Tú, que llevaste de la mano al Hijo de Dios, ruega por nosotros
Mater Dei
Las manos de Dios, como manos de alfarero, imprimieron la forma de Cristo en aquel barro primordial que había de ser el hombre creado, varón y mujer. El pueblo de Israel creció cobijado a la sombra de la mano portentosa de Dios, guiado y conducido con brazo extendido y con mano fuerte. Las manos de Cristo repartieron a las multitudes aquel pan del milagro que, tiempo después, habría de ser Él mismo, hecho pan de Eucaristía. Esas manos curaron enfermos, acariciaron a los niños, se elevaron continuamente en oración al Padre, tocaron la tierra del dolor y de la agonía en Getsemaní, fueron traspasadas por los clavos de la Cruz y glorificadas por aquella misma diestra de Dios, que en el Principio creó los cielos y la tierra.

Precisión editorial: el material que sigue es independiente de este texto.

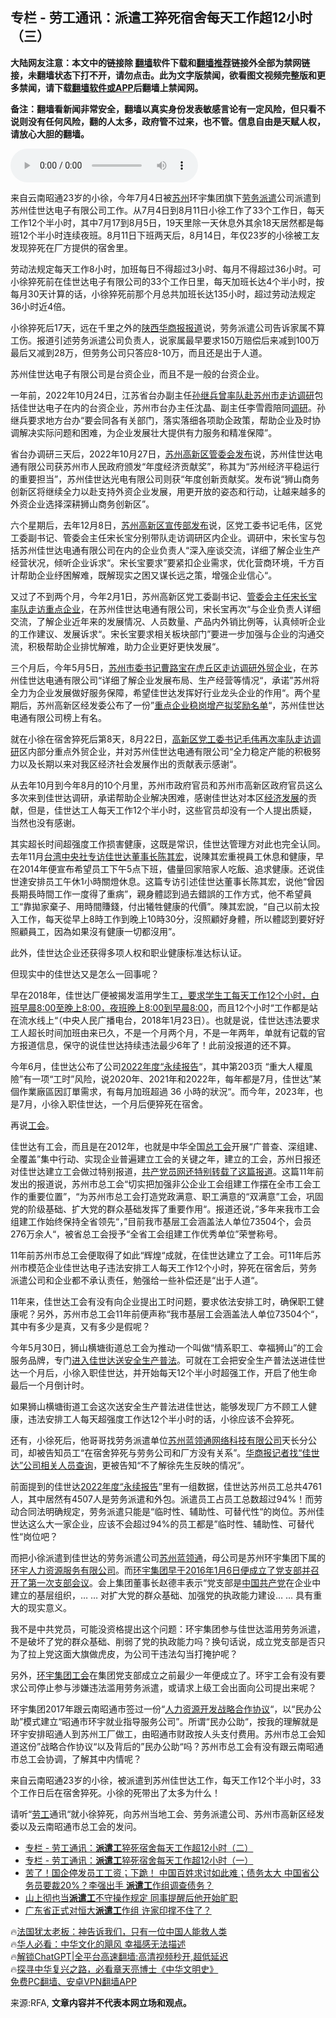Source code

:  <!-- 面包屑导航 --> <h2>专栏 - 劳工通讯：派遣工猝死宿舍每天工作超12小时 （三）</h2> <p class="notice"><b>大陆网友注意：本文中的链接除 <a href="https://github.com/bannedbook/fanqiang" >翻墙</a>软件下载和<a href="https://github.com/killgcd/justmysocks/blob/master/README.md">翻墙推荐</a>链接外全部为禁网链接，未翻墙状态下打不开，请勿点击。此为文字版禁闻，欲看图文视频完整版和更多禁闻，请下载<a href="https://github.com/bannedbook/fanqiang">翻墙软件或APP</a>后翻墙上禁闻网。</p><p>备注：翻墙看新闻非常安全，翻墙以真实身份发表敏感言论有一定风险，但只看不说则没有任何风险，翻的人太多，政府管不过来，也不管。信息自由是天赋人权，请放心大胆的翻墙。</b></p>  <div class="entry"> <p>                 <audio controls="controls" preload="metadata" src="https://www.rfa.org/mandarin/zhuanlan/laogongtongxun/hdf-11032023133017.html/@@stream" type="audio/mpeg"></audio></p> <p>来自云南昭通23岁的小徐，今年7月4日被<a href="https://www.bannedbook.org/bnews/tag/%e8%8b%8f%e5%b7%9e/" class="st_tag internal_tag" rel="tag" title="标签 苏州 下的日志">苏州</a>环宇集团旗下<a href="https://www.bannedbook.org/bnews/tag/%E5%8A%B3%E5%8A%A1%E6%B4%BE%E9%81%A3/" class="st_tag internal_tag" rel="tag" title="标签 劳务派遣 下的日志">劳务派遣</a>公司派遣到苏州佳世达电子有限公司工作。从7月4日到8月11日小徐工作了33个工作日，每天工作12个半小时，其中7月17到8月5日，19天里除一天休息外其余18天居然都是每班12个半小时连续夜班。8月11日下班两天后，8月14日，年仅23岁的小徐被工友发现猝死在厂方提供的宿舍里。</p> <p>劳动法规定每天工作8小时，加班每日不得超过3小时、每月不得超过36小时。可小徐猝死前在佳世达电子有限公司的33个工作日里，每天加班长达4个半小时，按每月30天计算的话，小徐猝死前那个月总共加班长达135小时，超过劳动法规定36小时近4倍。</p> <p>小徐猝死后17天，远在千里之外的<a href="https://view.inews.qq.com/k/20230831A05QNJ00?no-redirect=1&amp;web_channel=wap&amp;openApp=false">陕西华商报报道</a>说，劳务派遣公司告诉家属不算工伤。报道引述劳务派遣公司负责人，说家属最早要求150万赔偿后来减到100万最后又减到28万，但劳务公司只答应8-10万，而且还是出于人道。</p> <p>苏州佳世达电子有限公司是台资企业，而且不是一般的台资企业。</p> <p>一年前，2022年10月24日，江苏省台办副主任<a href="http://www.jsstb.gov.cn/suzhou/202210/t20221024_12481185.htm">孙继兵曾率队赴苏州市走访调研</a>包括佳世达电子在内的台资企业，苏州市台办主任沈晶、副主任李雪霞陪同<a href="https://www.bannedbook.org/bnews/tag/%E8%B0%83%E7%A0%94/" class="st_tag internal_tag" rel="tag" title="标签 调研 下的日志">调研</a>。孙继兵要求地方台办“要会同各有关部门，落实落细各项助企政策，帮助企业及时协调解决实际问题和困难，为企业发展壮大提供有力服务和精准保障”。</p> <p>省台办调研三天后，2022年10月27日，<a href="http://www.snd.gov.cn/hqqrmzf/zwxw/202210/246953d3a40447e19631af1a8aec0913.shtml">苏州高新区管委会发布</a>说，苏州佳世达电通有限公司获苏州市人民政府颁发“年度经济贡献奖”，称其为“苏州经济平稳运行的重要担当”，苏州佳世达光电有限公司则获“年度创新贡献奖。发布说“狮山商务创新区将继续全力以赴支持外资企业发展，用更开放的姿态和行动，让越来越多的外资企业选择深耕狮山商务创新区”。</p> <p>六个星期后，去年12月8日，<a href="http://www.snd.gov.cn/hqqrmzf/zwxw/202212/9ded09d17f5343ea9776da12d9ccce7f.shtml">苏州高新区宣传部发布</a>说，区党工委书记毛伟，区党工委副书记、管委会主任宋长宝分别带队走访调研区内企业。调研中，宋长宝与包括苏州佳世达电通有限公司在内的企业负责人“深入座谈交流，详细了解企业生产经营状况，倾听企业诉求“。宋长宝要求”要紧扣企业需求，优化营商环境，千方百计帮助企业纾困解难，既解现实之困又谋长远之策，增强企业信心“。</p> <p>又过了不到两个月，今年2月1日，苏州高新区党工委副书记、<a href="http://www.snd.gov.cn/hqqrmzf/zwxw/202302/78b83169eccf40a28fbc64699cb31bb2.shtml">管委会主任宋长宝率队走访重点企业</a>，在苏州佳世达电通有限公司，宋长宝再次“与企业负责人详细交流，了解企业近年来的发展情况、人员数量、产品内外销比例等，认真倾听企业的工作建议、发展诉求“。宋长宝要求相关板块部门”要进一步加强与企业的沟通交流，积极帮助企业排忧解难，助力企业更好更快发展“。</p> <p>三个月后，今年5月5日，<a href="http://www.zgjssw.gov.cn/shixianchuanzhen/suzhou/202305/t20230506_7928167.shtml">苏州市委书记曹路宝在虎丘区走访调研外贸企业</a>，在苏州佳世达电通有限公司“详细了解企业发展布局、生产经营等情况“，承诺”苏州将全力为企业发展做好服务保障，希望佳世达发挥好行业龙头企业的作用“。两个星期后，苏州高新区经发委公布了一份”<a href="http://www.snd.gov.cn/hqqrmzf/gxqbmwj/202305/38fc1e2a3dc74359ac09de73d61fd5e5.shtml">重点企业稳岗增产拟奖励名单</a>“，苏州佳世达电通有限公司榜上有名。</p> <p>就在小徐在宿舍猝死后第8天，8月22日，<a href="http://www.snd.gov.cn/hqqrmzf/zwxw/202308/7a912631baa249dda07ac452cd634a89.shtml">高新区党工委书记毛伟再次率队走访调研</a>区内部分重点外贸企业，并对苏州佳世达电通有限公司“全力稳定产能的积极努力以及长期以来对我区经济社会发展作出的贡献表示感谢“。</p> <p>从去年10月到今年8月的10个月里，苏州市政府官员和苏州市高新区政府官员这么多次来到佳世达调研，承诺帮助企业解决困难，感谢佳世达对本区<span class='wp_keywordlink'><a href="https://www.bannedbook.org/forum2/topic869.html" title="宪政、法治和经济发展——走向市场经济的制度保障" target="_blank">经济发展</a></span>的贡献，但是，佳世达工人每天工作12个半小时，这些官员却没有一个人提出质疑，当然也没有感谢。</p> <p>其实超长时间超强度工作损害健康，这既是常识，佳世达管理方对此也完全认同。去年11月<a href="https://money.udn.com/money/story/5612/6743064">台湾中央社专访佳世达董事长陈其宏</a>，说陳其宏重視員工休息和健康，早在2014年便宣布希望员工下午5点下班，儘量回家陪家人吃飯、追求健康。还说佳世達安排员工午休1小時關燈休息。这篇专访引述佳世达董事长陈其宏，说他“曾因長期長時間工作一度得了重病”，親身體認到過去錯誤的工作方式，他不希望員工“靠拋家棄子、用時間賺錢，付出犧牲健康的代價”。陳其宏說，“自己以前太投入工作，每天從早上8時工作到晚上10時30分，沒照顧好身體，所以體認到要好好照顧員工，因為如果沒有健康一切都沒用”。</p> <p>此外，佳世达企业还获得多项人权和职业健康标准达标认证。</p> <p>但现实中的佳世达又是怎么一回事呢？</p> <p>早在2018年，佳世达厂便被揭发滥用学生工<a href="http://china.cnr.cn/yaowen/20180123/t20180123_524108789.shtml">，要求学生工每天工作12个小时，白班早晨8:00至晚上8:00，夜班晚上8:00到早晨8:00</a>，而且12个小时“工作都是站在流水线上“（中央人民广播电台，2018年1月23日）。也就是说，佳世达违法要求工人超长时间加班由来已久，不是一个月两个月，不是一年两年，单就有记载的官方报道信息，保守的说佳世达持续违法最少6年了！此前没报道的还不算。</p>  <p>今年6月，佳世达公布了公司<a href="https://esg.qisda.com/files/2022_ESG_FULL_REPORT_CH.pdf#page=88">2022年度“永续报告</a>“，其中第203页 “重大人權風險”有一项“工时”风险，说2020年、2021年和2022年，每年都是7月，佳世达”某個作業廠區因訂單需求，有每月加班超過 36 小時的狀況“。而今年，2023年，也是7月，小徐入职佳世达，一个月后便猝死在宿舍。</p> <p>再说<a href="https://www.bannedbook.org/bnews/tag/%e5%b7%a5%e4%bc%9a/" class="st_tag internal_tag" rel="tag" title="标签 工会 下的日志">工会</a>。</p> <p>佳世达有工会，而且是在2012年，也就是中华全国<a href="https://www.bannedbook.org/bnews/tag/%E6%80%BB%E5%B7%A5%E4%BC%9A/" class="st_tag internal_tag" rel="tag" title="标签 总工会 下的日志">总工会</a>开展“广普查、深组建、全覆盖”集中行动、实现企业普遍建立工会的关键之年，建立的工会，苏州日报还对佳世达建立工会做过特别报道，<a href="https://news.12371.cn/2012/11/09/ARTI1352432565118696.shtml">共产党员网还特别转载了这篇报道</a>。这篇11年前发出的报道说，苏州市总工会“切实把加强非公企业工会组建工作摆在全市工会工作的重要位置”，“为苏州市总工会打造党政满意、职工满意的“双满意”工会，巩固党的阶级基础、扩大党的群众基础发挥了重要作用“。报道还说，”多年来我市工会组建工作始终保持全省领先“，”目前我市基层工会涵盖法人单位73504个，会员276万余人“，被省总工会授予“全省工会组建工作优秀单位”荣誉称号。</p> <p>11年前苏州市总工会便取得了如此“辉煌“成就，在佳世达建立了工会。可11年后苏州市模范企业佳世达电子违法安排工人每天工作12个小时，猝死在宿舍后，劳务派遣公司和企业都不承认责任，勉强给一些补偿还是“出于人道“。</p> <p>11年来，佳世达工会有没有向企业提出工时问题，要求依法安排工时，确保职工健康呢？另外，苏州市总工会11年前便声称“我市基层工会涵盖法人单位73504个“，其中有多少是真，又有多少是假呢？</p> <p>今年5月30日，狮山横塘街道总工会为推动一个叫做“情系职工、幸福狮山”的工会服务品牌，专门<a href="http://www.snd.gov.cn/hqqrmzf/zwxw/202305/5400399d75b1406990bf51e25c2e450e.shtml">进入佳世达送安全生产普法</a>。可就在工会把安全生产普法送进佳世达一个月后，小徐入职佳世达，并开始每天12个半小时超强工作，开启了他生命最后一个月倒计时。</p> <p>如果狮山横塘街道工会这次送安全生产普法进佳世达，能够发现厂方不顾工人健康，违法安排工人每天超强度工作达12个半小时的话，小徐应该不会猝死。</p> <p>还有，小徐死后，他哥哥找劳务派遣单位<a href="http://www.szlanlingtong.com/aboutUs.html">苏州蓝领通网络科技有限公司</a>天长分公司，却被告知员工“在宿舍猝死与劳务公司和厂方没有关系”。<a href="https://view.inews.qq.com/k/20230831A05QNJ00?no-redirect=1&amp;web_channel=wap&amp;openApp=false">华商报记者找“佳世达”公司相关人员查询</a>，更被告知“不了解徐先生反映的情况”。</p>  <p>前面提到的佳世达<a href="https://esg.qisda.com/files/2022_ESG_FULL_REPORT_CH.pdf#page=88">2022年度“永续报告</a>”里有一组数据，佳世达苏州员工总共4761人，其中居然有4507人是劳务派遣和外包。派遣员工占员工总数超过94%！而劳动合同法明确规定，劳务派遣只能是“临时性、辅助性、可替代性“的岗位。苏州佳世达这么大一家企业，应该不会超过94%的员工都是”临时性、辅助性、可替代性“岗位吧？</p> <p>而把小徐派遣到佳世达的劳务派遣公司<a href="http://www.szlanlingtong.com/aboutUs.html">苏州蓝领通</a>，母公司是苏州环宇集团下属的<a href="http://www.hyrl.com/contact.php">环宇人力资源服务有限公司</a>。而<a href="http://www.hyrl.com/contentview.php?id=575ff66b1a030941212">环宇集团早于2016年1月6日便成立了党支部并召开了第一次支部会议</a>。会上集团董事长赵德丰表示“党支部是<span class='wp_keywordlink_affiliate'><a href="https://www.bannedbook.org/" title="中国" target="_blank">中国</a></span><a href="https://www.bannedbook.org/bnews/tag/%e5%85%b1%e4%ba%a7%e5%85%9a/" class="st_tag internal_tag" rel="tag" title="标签 共产党 下的日志">共产党</a>在企业中建立的基层组织，… … 对扩大党的群众基础、加强党的执政能力建设… … 具有重大的现实意义。</p> <p>我不是中共党员，可能没资格提出这个问题：环宇集团参与佳世达滥用劳务派遣，不是破坏了党的群众基础、削弱了党的执政能力吗？换句话说，成立党支部是否只为了拉上党这面大旗做虎皮，为公司干违法勾当打掩护呢？</p> <p>另外，<a href="http://www.hyrl.com/contentview.php?id=20160419352">环宇集团工会</a>在集团党支部成立之前最少一年便成立了。环宇工会有没有要求公司停止参与涉嫌违法滥用劳务派遣，或请求上级工会出面向公司提出来呢？</p> <p>环宇集团2017年跟云南昭通市签过一份“<a href="http://www.hyrl.com/contentview.php?id=587837714708150298">人力资源开发战略合作协议</a>“，以“民办公助”模式建立“昭通市环宇就业指导服务公司”。所谓“民办公助“，按我的理解就是环宇安排昭通人到苏州工厂做工，由昭通市财政按人头支付费用。苏州市总工会知道这份”战略合作协议“以及背后的”民办公助“吗？苏州市总工会有没有跟云南昭通市总工会协调，了解其中内情呢？</p> <p>来自云南昭通23岁的小徐，被派遣到苏州佳世达工作，每天工作12个半小时，33个工作日后在宿舍猝死。小徐的死带出了太多为什么！</p> <p>请听“<a href="https://www.bannedbook.org/bnews/tag/%E5%8A%B3%E5%B7%A5/" class="st_tag internal_tag" rel="tag" title="标签 劳工 下的日志">劳工</a>通讯“就小徐猝死，向苏州当地工会、劳务派遣公司、苏州市高新区经发委以及云南昭通市总工会的发问。</p> <!--<div id="taboola-mid-1"></div>--><ul class='op-related-articles' title='相关阅读'> <li><a href='https://www.bannedbook.org/bnews/ssgc/20231101/1955468.html' target='_blank'>专栏 - 劳工通讯：<b>派遣工</b>猝死宿舍每天工作超12小时（二）</a></li> <li><a href='https://www.bannedbook.org/bnews/ssgc/20231030/1954420.html' target='_blank'>专栏 - 劳工通讯：<b>派遣工</b>猝死宿舍每天工作超12小时（一）</a></li> <li><a href='https://www.bannedbook.org/bnews/bannedvideo/20230823/1924053.html' target='_blank'>苦了！国企停发员工工资；下跪！ 中国百姓求讨如此难；债务太大 中国省公务员要裁20%？李强出手 <b>派遣工</b>作组调查债务？</a></li> <li><a href='https://www.bannedbook.org/bnews/worldnews/20220711/1756533.html' target='_blank'>山上彻也当<b>派遣工</b>不守操作规定 同事提醒后他开始旷职</a></li> <li><a href='https://www.bannedbook.org/bnews/comments/20211204/1661180.html' target='_blank'>广东省正式对恒大<b>派遣工</b>作组 许家印撑不住了？</a></li> </ul> <p class="texttj"> 🔥<a href="https://www.bannedbook.org/bnews/ssgc/20230219/1850782.html" target="_blank">法国犹太老板：神告诉我们，只有一位中国人能救人类</a><br/> 🔥<a href="https://www.bannedbook.org/bnews/comments/20220220/1694796.html" target="_blank">华人必看：中华文化的飓风 幸福感无法描述</a><br/> 🔥<a href="https://github.com/bannedbook/fanqiang/wiki/V2ray%E6%9C%BA%E5%9C%BA" target="_blank">解锁ChatGPT|全平台高速翻墙:高清视频秒开,超低延迟</a><br/> 🔥<a href="https://www.bannedbook.org/bnews/comments/20220808/1768773.html" target="_blank">探寻中华复兴之路，必看章天亮博士《中华文明史》</a><br/> <a href="https://github.com/bannedbook/fanqiang/wiki/%E7%A6%81%E9%97%BB%E7%BD%91%E5%AE%89%E5%8D%93%E7%BF%BB%E5%A2%99%E6%96%B0%E9%97%BBAPP" target="_blank">免费PC翻墙、安卓VPN翻墙APP</a><br/> </p> <p>来源:RFA, <strong>文章内容并不代表本网立场和观点。</strong></p><a name='sharetosocial'></a> <div style="margin-bottom:5px;padding-bottom:5px;clear:both"> <div id="archive-pix-1" class="banner-ads"> <!-- AuctionX Display platform tag START --> <div id="27602x728x90x621x_ADSLOT1" clicktrack="%%CLICK_URL_ESC%%"></div>  <!-- AuctionX Display platform tag END --> </div> <div id="archive-pix-2" class="banner-ads"> <!-- AuctionX Display platform tag START --> <div id="27556x300x250x621x_ADSLOT1" clicktrack="%%CLICK_URL_ESC%%" style="margin:0 auto;text-align:center"></div>  <!-- AuctionX Display platform tag END --> </div> </div>  <div id="archive-pix-1" class="banner-ads"> <!-- AuctionX Display platform tag START --> <div id="27603x728x90x621x_ADSLOT1" clicktrack="%%CLICK_URL_ESC%%"></div>  <!-- AuctionX Display platform tag END --> </div> </div><!--END ENTRY-->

Las manos de Cristo fueron, primero, manos de María, que guiaron la Encarnación del Verbo. En manos de María descansaron esas manos de Dios, acostumbradas a mostrar su grandioso poder por medio de signos y prodigios extraordinarios. Y así, en las manos de María estaba manifestando el Padre el mayor de todos esos signos y prodigios: un Dios hecho carne y manos de niño, que escondía toda la gloria de su divinidad entre los dedos y las manos de María. Dueña, como Madre, del poder de Dios, Ella sigue teniendo en sus manos maternas las manos gloriosas de Cristo. A la sombra de esas manos de María ha de crecer también tu vida, abandonada a la sombra de ese poder providente de Dios, que guía y conduce los hilos de tu día a día. Ella condujo de la mano al Verbo encarnado hacia el Padre. No dudes tampoco de que su mano materna cobija tu alma a la sombra de Dios y te conduce hacia Cristo.